[Extracted page text data]
____

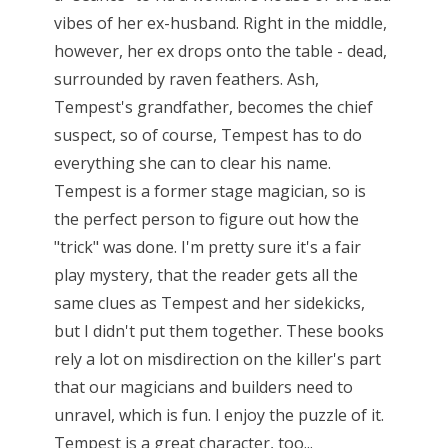
vibes of her ex-husband. Right in the middle,
however, her ex drops onto the table - dead,
surrounded by raven feathers. Ash,
Tempest's grandfather, becomes the chief
suspect, so of course, Tempest has to do
everything she can to clear his name.
Tempest is a former stage magician, so is
the perfect person to figure out how the
"trick" was done. I'm pretty sure it's a fair
play mystery, that the reader gets all the
same clues as Tempest and her sidekicks,
but I didn't put them together. These books
rely a lot on misdirection on the killer's part
that our magicians and builders need to
unravel, which is fun. I enjoy the puzzle of it.
Tempest is a great character, too...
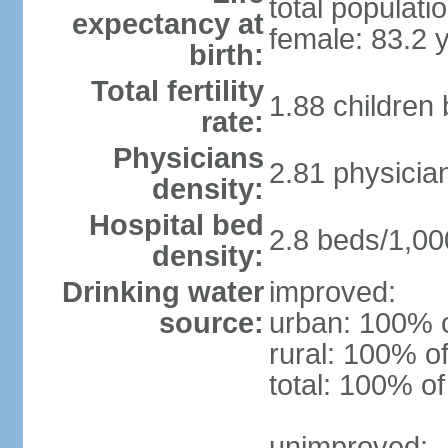
total populati
expectancy at
female: 83.2 
birth:
Total fertility
1.88 children
rate:
Physicians
2.81 physicia
density:
Hospital bed
2.8 beds/1,00
density:
Drinking water
improved:
source:
urban: 100% o
rural: 100% of
total: 100% of
unimproved:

____

REQUEST:
List the part of the material running from its start through the line containing "the perfect person to figure out how the" as numbered lines. Include both ends, skip blank lines, and leave the pictures out.

TASK RESULT:
1. vibes of her ex-husband. Right in the middle,
2. however, her ex drops onto the table - dead,
3. surrounded by raven feathers. Ash,
4. Tempest's grandfather, becomes the chief
5. suspect, so of course, Tempest has to do
6. everything she can to clear his name.
7. Tempest is a former stage magician, so is
8. the perfect person to figure out how the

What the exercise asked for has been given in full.